EXCERPT Block Start

SECURITIES AND EXCHANGE COMMISSION

Washington, D.C. 20549

 

FORM 8-K

 

CURRENT REPORT

Pursuant to Section 13 or 15(d) of the Securities Exchange Act of 1934

 

Date of Report (Date of earliest event reported) September 9, 2016

 

(Exact name of registrant as specified in its charter)

 

Delaware
(State or other jurisdiction
of Incorporation)

 

0-10967
(Commission
File Number)

 

36-3161078
(IRS Employer
Identification No.)

 

One Pierce Place, Suite 1500, Itasca, Illinois
(Address of principal executive offices)

 

60143
(Zip Code)

 

(630) 875-7450
(Registrant’s telephone number, including area code)

 

N/A
(Former name or former address, if changed since last report)

 

Check the appropriate box below if the Form 8-K filing is intended to simultaneously satisfy the filing obligation of the registrant under any of the following provisions:

 

o   Written communications pursuant to Rule 425 under the Securities Act (17 CFR 230.425)

 

o   Soliciting material pursuant to Rule 14a-12 under the Exchange Act (17 CFR 240.14a-12)

EXCERPT Block End
EXTRACTED RECORDS Block Start

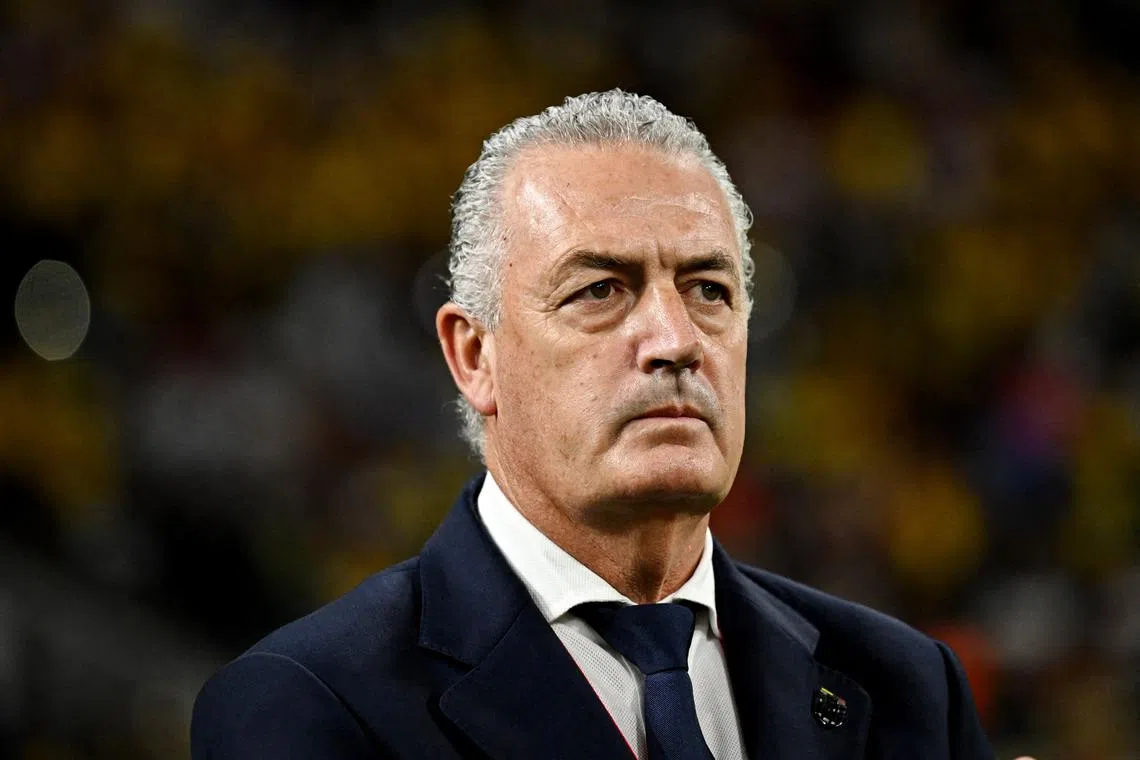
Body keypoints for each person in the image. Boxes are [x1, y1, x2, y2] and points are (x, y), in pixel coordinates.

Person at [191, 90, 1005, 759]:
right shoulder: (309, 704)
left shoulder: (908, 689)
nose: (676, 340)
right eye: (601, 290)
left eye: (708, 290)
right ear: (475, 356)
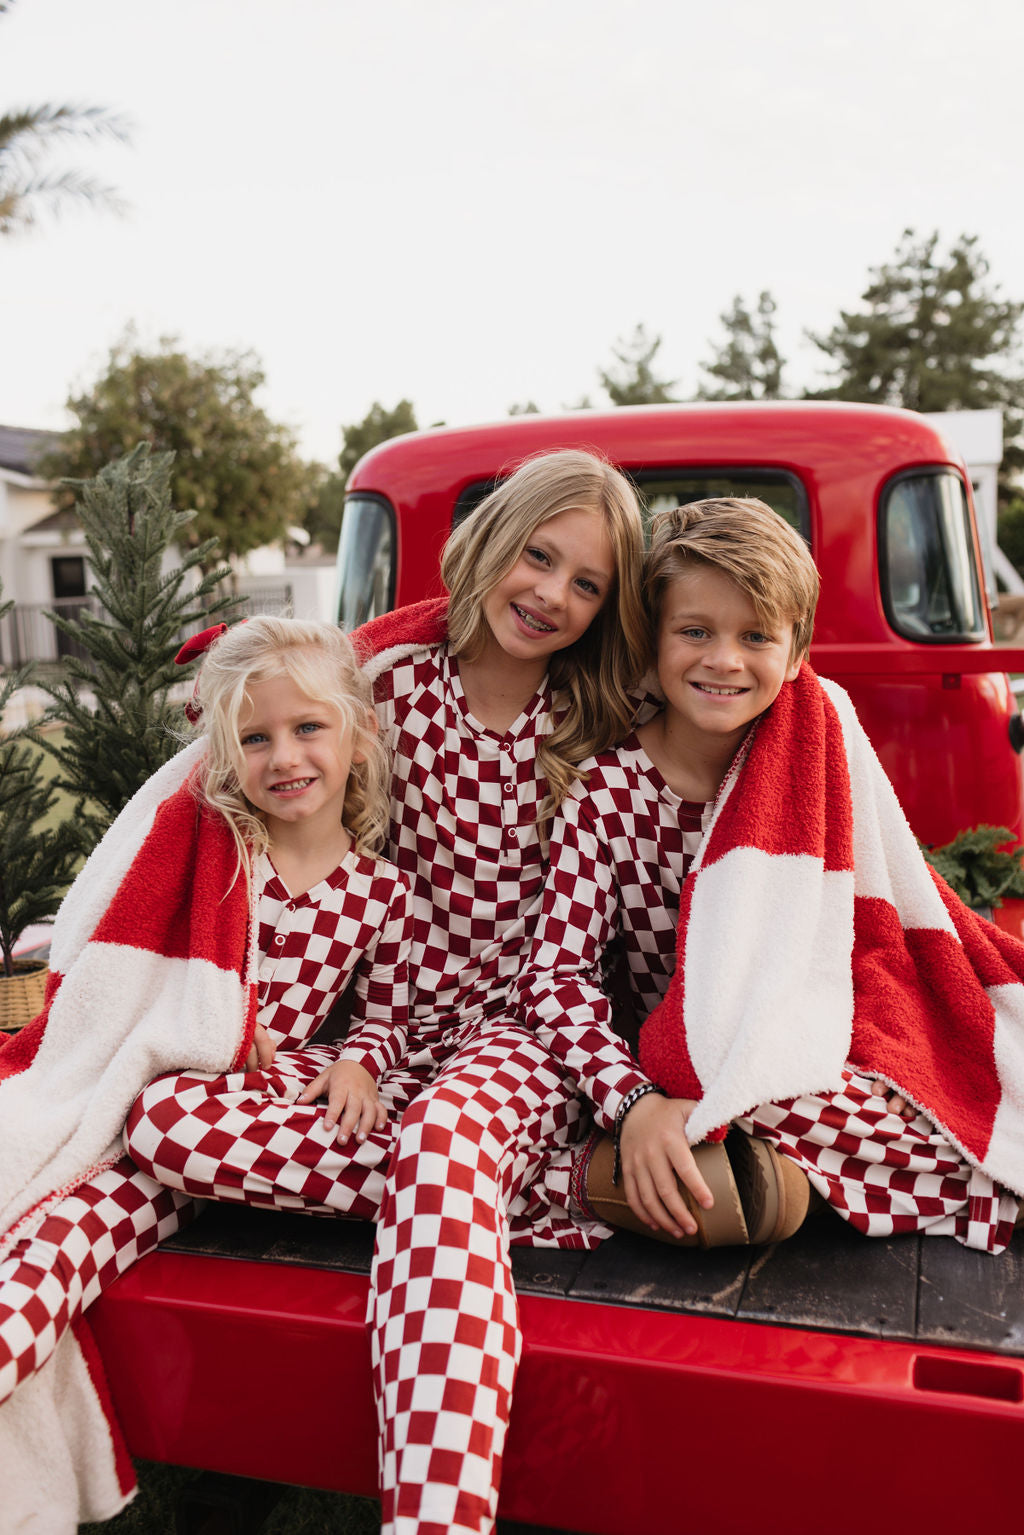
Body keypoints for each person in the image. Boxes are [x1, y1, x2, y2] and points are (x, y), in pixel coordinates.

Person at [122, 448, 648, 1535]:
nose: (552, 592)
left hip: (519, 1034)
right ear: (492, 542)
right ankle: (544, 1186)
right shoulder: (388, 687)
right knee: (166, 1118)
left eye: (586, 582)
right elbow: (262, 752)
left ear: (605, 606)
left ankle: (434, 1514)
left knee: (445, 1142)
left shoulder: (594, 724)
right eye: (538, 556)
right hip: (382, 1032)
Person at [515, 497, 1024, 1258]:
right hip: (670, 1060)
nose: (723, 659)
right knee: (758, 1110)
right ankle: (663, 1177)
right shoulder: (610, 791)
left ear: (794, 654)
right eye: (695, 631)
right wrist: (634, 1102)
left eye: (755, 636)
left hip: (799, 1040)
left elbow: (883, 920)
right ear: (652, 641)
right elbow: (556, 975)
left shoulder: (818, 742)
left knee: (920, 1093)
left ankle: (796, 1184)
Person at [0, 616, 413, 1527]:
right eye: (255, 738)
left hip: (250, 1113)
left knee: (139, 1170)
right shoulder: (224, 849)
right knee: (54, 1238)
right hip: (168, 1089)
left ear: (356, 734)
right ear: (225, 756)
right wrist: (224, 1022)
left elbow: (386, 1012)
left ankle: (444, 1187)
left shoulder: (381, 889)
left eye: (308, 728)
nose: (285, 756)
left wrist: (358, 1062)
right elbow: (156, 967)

EXTRACTED RECORDS Block End

WORK INSTRUCTION 1:
From the Form 8-K cover page, list every entry that sits on the line directly above a label written in parentheses.
WORK INSTRUCTION 2:
Output the part of the Form 8-K cover page between "Pursuant to Section 13" and "in its charter)", inclusive.
The items are separate material and have nothing to do with the Form 8-K cover page.

EXPECTED OUTPUT 1:
- Delaware
- 0-10967
- 36-3161078
- One Pierce Place, Suite 1500, Itasca, Illinois
- 60143
- (630) 875-7450
- N/A

EXPECTED OUTPUT 2:
Pursuant to Section 13 or 15(d) of the Securities Exchange Act of 1934

 

Date of Report (Date of earliest event reported) September 9, 2016

 

(Exact name of registrant as specified in its charter)